27 July 2024

Quackery

'Vaccine Misinformation for Profit: Conspiratorial Wellness Influencers and the Monetization of Alternative Health' by Rachel E Moran, Anna L Swan and Taylor Agajanian in (2024) 18 International Journal of Communication 1202–1224 comments 

Influencers in the alternative health and wellness space have leveraged the affordances of social media to make posting misleading content and misinformation a lucrative endeavor. This research project extends knowledge of antivaccine misinformation through an examination of the role of social media influencers and the parasocial relationships they build with audiences in the spread of vaccine-opposed messaging and how this information is leveraged for profit. Through digital ethnography and media immersion, we focus on three prominent antivaccine influencers—the Wellness Homesteader, Conspiratorial Fashionista, and Evangelical Mother—analyzing how they build community on Instagram, promote antivaccination messaging, and weaponize this information to direct their followers to buy products and services. 

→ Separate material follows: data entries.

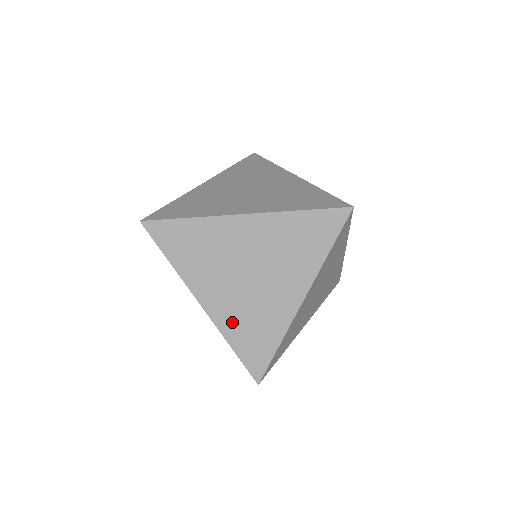
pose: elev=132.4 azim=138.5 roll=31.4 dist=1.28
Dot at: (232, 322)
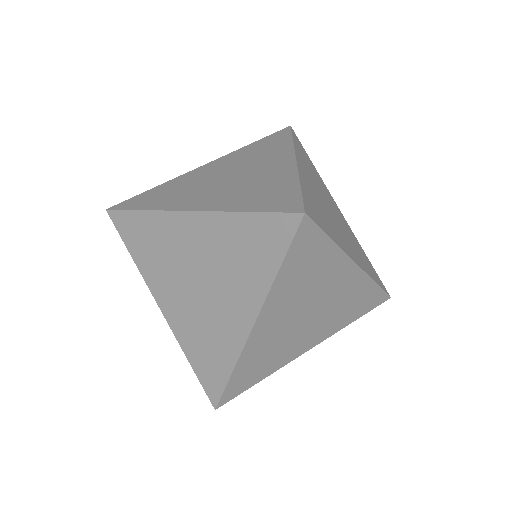
Dot at: (187, 333)
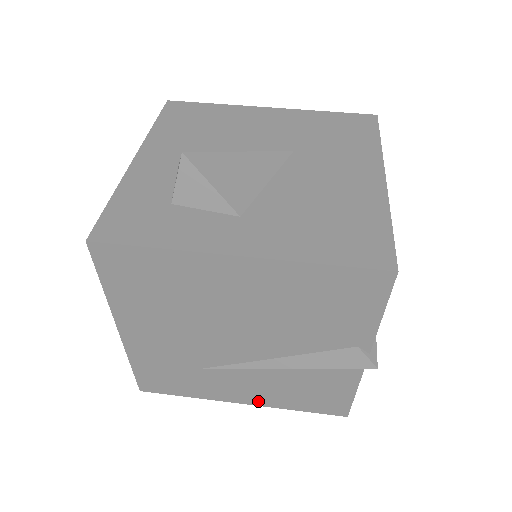
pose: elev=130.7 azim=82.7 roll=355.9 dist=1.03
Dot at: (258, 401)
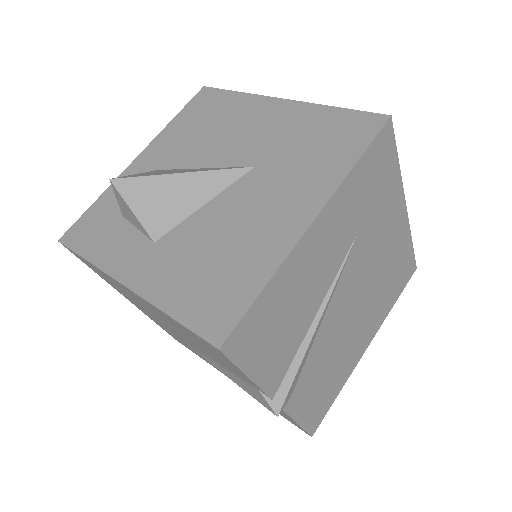
Dot at: occluded
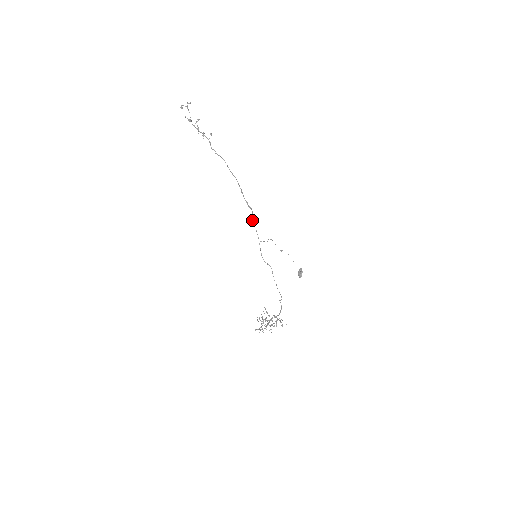
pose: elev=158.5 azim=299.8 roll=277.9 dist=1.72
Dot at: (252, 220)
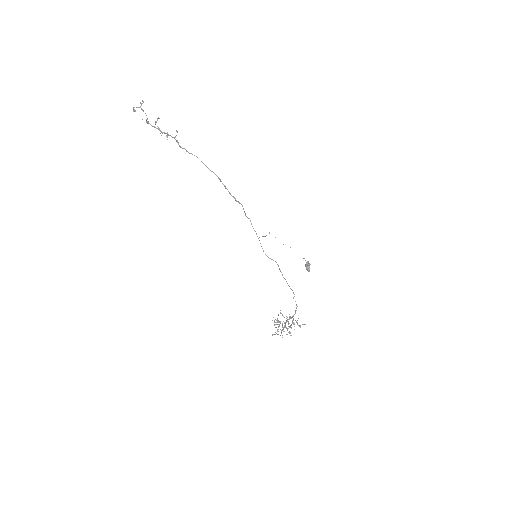
Dot at: (245, 215)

Misinformation is an immensely profitable endeavor. Amplifiers of misinformation have found routes to monetize their digital content by using it to direct their online followers to purchase the products and services they endorse. Far-right news and opinion site Infowars, for instance, made $165 million between 2015 and 2018, selling health supplements and merchandise through the Infowars store (Vaillancourt, 2022) advertised during Alex Jones’ talk radio shows, often attached to misinformation narratives or in the context of discussing conspiracy theories (Locker, 2017). This project explores how misinformation is monetized, focusing specifically on how influencers within the antivaccination movement use social media to amplify misleading information about vaccinations and leverage this information for profit. 

Although vaccine misinformation far predates COVID-19, its scale and prominence have increased immensely because of the pandemic (Wardle & Singerman, 2021). Extant research has identified a range of vaccine-related misinformation, including spurious claims that the vaccine contains microchips (Virality Project, 2022) and broader attacks on the safety, efficacy, and necessity of COVID-19 vaccines (Brennen, Simon, Howard, & Nielsen, 2020). Further research has explored the dominant sources of vaccine misinformation, identifying the spread of vaccine opposition from antivaccine influencers (Center for Countering Digital Hate [CCDH], 2021)—in addition to a top-down amplification of misinformation from political elites (Enders, Uscinski, Klofstad, & Stoler, 2020). 

Alternative health and wellness influencers were a cause for concern during the COVID-19 pandemic because of their ties to misinformation and vaccine hesitancy (Maloy & De Vynck, 2021). Leveraging a lack of trust in Western institutionalized medicine, some wellness influencers have pushed hyperindividualistic frameworks that dispute the need for collective vaccine uptake in favor of natural wellness (Kale, 2021). Furthermore, the sociotechnical savvy of wellness influencers affords them significant reach for their content. A report from the CCDH (2020) noted that the top 12 antivaccine influencers gained 877,000 followers between December and June 2020 (p. 5). Beyond numerical reach, the parasocial relationships built via social media exacerbate the impact of vaccine misinformation. Moreover, influencers well-versed in the economic and technical infrastructures of social media are well positioned to financially benefit from the misinformation they share. 

This article opens by discussing research on the spread of vaccine-related misinformation on social media and within the health and wellness space, as well as the role of parasocial relationships in this spread. By highlighting the role of gender in both the saliency of health-related misinformation and the monetization of wellness content, we offer insight into the gendered dimension of misinformation spread. We then present our methods, drawing on a digital ethnography of three wellness influencers on Instagram. Ultimately, our analysis reveals how influencers take advantage of the platform’s sociotechnical infrastructure and attempt to profit from misinformation while normalizing antivaccine sentiment and conspiratorial rhetoric.